===== Raw data =====
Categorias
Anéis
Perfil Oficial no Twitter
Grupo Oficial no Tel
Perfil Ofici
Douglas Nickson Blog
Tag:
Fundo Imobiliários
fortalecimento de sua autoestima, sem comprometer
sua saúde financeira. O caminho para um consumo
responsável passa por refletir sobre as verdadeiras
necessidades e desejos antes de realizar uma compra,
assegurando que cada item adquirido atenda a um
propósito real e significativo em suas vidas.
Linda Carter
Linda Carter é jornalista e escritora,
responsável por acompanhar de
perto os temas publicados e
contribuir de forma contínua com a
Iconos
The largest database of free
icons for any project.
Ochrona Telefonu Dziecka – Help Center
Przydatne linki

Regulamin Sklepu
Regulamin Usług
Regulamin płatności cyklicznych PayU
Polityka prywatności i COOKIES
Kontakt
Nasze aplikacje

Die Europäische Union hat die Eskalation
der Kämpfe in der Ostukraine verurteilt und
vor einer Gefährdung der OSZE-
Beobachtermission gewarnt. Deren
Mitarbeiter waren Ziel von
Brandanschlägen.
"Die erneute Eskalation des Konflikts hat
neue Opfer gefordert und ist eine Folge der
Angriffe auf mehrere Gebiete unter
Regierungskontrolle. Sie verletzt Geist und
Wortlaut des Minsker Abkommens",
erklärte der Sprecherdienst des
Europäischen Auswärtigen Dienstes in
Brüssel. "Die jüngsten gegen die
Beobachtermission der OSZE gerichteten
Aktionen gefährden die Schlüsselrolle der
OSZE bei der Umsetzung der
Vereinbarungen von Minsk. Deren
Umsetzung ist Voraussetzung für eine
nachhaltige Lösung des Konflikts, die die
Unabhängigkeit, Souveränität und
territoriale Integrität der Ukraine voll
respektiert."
=====
The task: For the word "responsável", please say how many lines in the entries hold it, with only the number as the reply.

Exercise answer: 2